__WORK TO COMPLETE__. When you find the word "Convention" in a line of the entries, please copy the whole line.

__EXERCISE INPUTS__.
..........

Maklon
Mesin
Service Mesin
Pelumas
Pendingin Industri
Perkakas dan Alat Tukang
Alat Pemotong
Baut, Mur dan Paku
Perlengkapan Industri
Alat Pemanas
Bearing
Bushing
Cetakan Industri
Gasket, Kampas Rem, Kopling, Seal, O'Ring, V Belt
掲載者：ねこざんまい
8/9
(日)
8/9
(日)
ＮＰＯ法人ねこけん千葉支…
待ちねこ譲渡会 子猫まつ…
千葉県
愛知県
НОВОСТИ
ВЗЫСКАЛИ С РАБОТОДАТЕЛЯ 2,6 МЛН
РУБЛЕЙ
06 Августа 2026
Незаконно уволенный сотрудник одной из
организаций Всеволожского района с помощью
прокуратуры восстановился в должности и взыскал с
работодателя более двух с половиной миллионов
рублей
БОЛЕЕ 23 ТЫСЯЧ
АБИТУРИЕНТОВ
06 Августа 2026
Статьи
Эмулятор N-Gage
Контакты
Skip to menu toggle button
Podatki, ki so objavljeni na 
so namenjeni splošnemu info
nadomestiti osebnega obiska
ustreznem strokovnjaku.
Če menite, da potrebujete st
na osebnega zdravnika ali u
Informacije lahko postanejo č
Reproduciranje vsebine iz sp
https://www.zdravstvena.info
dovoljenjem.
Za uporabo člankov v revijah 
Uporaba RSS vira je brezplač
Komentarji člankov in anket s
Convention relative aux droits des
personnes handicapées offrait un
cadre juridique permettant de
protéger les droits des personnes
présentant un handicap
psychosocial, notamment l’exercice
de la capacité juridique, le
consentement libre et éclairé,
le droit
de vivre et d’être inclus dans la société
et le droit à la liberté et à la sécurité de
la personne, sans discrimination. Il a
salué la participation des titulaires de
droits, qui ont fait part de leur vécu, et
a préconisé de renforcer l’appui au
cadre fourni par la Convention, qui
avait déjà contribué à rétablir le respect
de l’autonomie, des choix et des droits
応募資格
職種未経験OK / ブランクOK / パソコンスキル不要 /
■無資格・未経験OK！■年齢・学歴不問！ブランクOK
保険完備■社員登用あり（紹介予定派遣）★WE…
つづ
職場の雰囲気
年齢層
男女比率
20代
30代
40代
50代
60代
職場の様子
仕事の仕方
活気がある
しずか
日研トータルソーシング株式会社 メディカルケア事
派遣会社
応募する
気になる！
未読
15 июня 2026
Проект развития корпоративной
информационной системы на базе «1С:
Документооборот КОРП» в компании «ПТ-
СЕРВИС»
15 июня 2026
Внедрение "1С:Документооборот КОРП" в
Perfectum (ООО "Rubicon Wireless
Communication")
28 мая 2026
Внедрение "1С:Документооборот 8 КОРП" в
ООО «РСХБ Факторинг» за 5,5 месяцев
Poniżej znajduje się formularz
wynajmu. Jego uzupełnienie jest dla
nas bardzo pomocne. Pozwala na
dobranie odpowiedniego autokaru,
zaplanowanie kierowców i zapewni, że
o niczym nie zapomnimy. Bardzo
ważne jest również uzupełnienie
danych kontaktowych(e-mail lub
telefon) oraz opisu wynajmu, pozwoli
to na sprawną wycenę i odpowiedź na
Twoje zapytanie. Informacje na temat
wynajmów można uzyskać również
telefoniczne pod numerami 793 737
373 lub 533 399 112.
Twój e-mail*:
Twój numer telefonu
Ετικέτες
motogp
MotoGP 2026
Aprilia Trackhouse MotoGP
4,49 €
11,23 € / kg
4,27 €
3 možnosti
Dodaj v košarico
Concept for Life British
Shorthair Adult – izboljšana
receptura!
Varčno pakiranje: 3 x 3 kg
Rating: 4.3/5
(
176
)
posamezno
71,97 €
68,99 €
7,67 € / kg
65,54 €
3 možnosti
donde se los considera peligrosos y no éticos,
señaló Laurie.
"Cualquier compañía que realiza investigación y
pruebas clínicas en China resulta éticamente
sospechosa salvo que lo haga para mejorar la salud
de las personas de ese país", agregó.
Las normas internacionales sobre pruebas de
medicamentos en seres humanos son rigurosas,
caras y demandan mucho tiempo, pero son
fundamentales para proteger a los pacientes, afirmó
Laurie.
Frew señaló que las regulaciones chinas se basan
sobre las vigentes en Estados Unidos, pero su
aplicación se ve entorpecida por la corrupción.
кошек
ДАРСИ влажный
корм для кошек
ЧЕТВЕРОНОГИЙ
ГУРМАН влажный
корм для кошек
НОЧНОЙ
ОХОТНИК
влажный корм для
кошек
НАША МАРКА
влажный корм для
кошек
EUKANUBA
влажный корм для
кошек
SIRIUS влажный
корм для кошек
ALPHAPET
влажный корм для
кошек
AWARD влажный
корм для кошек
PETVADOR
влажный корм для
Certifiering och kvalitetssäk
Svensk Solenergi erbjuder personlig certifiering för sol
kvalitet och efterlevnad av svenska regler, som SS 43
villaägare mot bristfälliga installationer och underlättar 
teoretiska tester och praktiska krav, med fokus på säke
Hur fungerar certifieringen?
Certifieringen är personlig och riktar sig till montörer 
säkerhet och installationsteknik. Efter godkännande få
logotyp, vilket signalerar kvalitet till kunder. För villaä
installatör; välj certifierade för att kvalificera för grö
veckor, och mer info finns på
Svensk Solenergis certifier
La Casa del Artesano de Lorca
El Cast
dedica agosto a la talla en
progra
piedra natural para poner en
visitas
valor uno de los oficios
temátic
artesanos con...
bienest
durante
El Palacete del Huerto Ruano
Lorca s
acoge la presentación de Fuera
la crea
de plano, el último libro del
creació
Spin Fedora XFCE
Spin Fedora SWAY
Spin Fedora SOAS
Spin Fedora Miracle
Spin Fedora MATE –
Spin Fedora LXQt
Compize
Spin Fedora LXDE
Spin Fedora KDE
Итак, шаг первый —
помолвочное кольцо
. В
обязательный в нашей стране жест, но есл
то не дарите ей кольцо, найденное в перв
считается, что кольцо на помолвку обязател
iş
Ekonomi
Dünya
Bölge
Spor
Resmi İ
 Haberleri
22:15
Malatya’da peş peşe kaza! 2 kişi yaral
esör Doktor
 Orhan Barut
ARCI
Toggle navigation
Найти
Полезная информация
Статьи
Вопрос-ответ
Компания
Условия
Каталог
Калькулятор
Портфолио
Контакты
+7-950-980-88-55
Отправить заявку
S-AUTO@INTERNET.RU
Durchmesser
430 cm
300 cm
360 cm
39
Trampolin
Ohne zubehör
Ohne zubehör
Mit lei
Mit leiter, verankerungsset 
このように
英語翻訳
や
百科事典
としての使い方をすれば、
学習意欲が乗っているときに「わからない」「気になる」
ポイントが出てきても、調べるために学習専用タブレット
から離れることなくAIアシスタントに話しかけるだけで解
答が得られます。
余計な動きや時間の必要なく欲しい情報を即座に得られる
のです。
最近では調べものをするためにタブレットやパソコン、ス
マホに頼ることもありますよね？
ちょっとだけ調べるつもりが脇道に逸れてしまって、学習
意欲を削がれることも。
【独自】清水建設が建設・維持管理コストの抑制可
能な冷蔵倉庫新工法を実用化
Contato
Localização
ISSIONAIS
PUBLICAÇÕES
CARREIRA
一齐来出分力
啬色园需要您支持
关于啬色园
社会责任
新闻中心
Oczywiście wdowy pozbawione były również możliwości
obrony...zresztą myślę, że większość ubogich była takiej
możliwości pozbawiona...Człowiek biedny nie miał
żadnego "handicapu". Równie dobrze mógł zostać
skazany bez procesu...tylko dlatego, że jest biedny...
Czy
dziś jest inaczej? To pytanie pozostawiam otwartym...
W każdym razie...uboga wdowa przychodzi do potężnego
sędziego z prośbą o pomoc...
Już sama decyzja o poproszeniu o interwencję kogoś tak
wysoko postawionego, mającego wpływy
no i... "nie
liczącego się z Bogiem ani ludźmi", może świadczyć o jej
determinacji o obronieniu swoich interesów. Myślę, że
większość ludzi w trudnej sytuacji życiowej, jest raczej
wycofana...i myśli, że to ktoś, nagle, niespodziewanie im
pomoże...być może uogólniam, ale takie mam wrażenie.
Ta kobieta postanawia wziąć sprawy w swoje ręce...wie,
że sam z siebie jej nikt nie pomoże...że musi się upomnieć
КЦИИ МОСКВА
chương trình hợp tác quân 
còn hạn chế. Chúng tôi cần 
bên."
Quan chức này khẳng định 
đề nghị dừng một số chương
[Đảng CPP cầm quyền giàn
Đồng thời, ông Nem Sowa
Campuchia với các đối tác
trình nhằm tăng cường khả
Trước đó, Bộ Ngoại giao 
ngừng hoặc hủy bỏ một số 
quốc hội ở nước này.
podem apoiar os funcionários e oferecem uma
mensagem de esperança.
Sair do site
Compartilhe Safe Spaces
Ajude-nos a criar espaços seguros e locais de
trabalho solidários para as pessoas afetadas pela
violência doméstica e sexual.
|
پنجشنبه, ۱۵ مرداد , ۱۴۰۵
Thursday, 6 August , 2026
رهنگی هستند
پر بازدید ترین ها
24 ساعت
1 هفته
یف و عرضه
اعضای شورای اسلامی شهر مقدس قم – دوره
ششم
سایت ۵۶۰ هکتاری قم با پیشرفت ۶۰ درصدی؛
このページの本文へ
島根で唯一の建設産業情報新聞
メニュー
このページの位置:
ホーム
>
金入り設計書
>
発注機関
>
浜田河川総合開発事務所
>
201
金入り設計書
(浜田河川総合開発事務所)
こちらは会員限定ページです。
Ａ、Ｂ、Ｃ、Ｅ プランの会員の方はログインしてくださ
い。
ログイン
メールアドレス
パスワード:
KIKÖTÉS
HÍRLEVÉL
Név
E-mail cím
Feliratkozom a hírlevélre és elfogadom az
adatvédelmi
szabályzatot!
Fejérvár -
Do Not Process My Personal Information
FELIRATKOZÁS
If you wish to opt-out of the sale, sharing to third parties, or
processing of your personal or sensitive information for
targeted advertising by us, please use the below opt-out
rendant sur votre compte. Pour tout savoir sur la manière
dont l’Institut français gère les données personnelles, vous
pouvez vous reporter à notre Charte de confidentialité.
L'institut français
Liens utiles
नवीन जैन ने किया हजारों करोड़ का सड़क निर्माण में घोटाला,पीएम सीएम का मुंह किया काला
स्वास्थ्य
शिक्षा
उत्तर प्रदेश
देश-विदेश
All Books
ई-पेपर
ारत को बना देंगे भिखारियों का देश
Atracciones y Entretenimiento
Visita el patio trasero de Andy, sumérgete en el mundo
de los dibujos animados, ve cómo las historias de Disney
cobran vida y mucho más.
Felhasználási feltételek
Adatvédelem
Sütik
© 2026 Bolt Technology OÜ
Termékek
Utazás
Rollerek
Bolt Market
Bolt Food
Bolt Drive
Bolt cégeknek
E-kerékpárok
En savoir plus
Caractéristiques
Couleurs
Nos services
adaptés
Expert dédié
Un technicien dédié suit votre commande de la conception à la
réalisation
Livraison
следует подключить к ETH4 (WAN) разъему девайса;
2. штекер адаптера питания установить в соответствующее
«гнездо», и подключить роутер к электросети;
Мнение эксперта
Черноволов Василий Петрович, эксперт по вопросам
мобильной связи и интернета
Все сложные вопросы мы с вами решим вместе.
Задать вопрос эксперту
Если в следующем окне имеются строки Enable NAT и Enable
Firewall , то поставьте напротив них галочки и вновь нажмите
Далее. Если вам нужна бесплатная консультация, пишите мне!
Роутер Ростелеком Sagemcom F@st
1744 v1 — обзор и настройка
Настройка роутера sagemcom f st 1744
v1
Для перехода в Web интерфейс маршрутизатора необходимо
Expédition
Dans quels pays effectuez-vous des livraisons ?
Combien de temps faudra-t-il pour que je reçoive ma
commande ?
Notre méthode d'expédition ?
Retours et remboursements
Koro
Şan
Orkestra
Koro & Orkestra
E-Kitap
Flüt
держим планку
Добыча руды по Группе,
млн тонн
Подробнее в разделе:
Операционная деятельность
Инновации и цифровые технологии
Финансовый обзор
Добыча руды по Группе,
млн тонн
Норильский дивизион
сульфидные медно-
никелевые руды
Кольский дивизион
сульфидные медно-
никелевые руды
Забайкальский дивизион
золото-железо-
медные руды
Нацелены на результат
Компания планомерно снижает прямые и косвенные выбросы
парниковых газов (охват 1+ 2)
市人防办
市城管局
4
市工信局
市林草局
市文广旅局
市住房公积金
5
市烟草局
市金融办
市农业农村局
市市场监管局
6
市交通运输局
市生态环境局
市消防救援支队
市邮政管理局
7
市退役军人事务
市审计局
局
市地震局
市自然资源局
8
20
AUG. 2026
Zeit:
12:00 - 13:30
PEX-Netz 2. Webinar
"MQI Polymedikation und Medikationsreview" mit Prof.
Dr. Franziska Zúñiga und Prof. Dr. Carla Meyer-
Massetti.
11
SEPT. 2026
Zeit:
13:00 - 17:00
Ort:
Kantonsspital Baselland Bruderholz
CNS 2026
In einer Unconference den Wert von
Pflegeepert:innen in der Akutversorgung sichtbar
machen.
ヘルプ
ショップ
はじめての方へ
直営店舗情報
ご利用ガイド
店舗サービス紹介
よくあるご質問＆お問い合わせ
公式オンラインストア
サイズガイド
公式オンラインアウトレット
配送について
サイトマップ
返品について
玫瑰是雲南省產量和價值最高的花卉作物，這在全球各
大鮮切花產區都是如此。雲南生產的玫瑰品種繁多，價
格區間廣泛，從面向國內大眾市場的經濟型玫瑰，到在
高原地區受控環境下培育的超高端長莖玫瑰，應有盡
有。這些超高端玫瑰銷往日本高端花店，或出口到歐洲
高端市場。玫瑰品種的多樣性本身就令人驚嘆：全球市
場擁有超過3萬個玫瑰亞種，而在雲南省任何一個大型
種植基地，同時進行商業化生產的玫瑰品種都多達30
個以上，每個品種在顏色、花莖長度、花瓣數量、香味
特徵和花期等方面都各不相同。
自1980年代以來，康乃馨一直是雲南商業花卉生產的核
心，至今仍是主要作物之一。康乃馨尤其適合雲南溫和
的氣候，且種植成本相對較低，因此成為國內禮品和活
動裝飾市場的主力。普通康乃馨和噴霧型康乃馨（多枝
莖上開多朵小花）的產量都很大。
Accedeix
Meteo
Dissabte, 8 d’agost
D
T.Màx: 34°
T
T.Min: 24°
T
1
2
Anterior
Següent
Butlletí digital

..........

__SOLVED EXERCISE__.
Convention relative aux droits des
cadre fourni par la Convention, qui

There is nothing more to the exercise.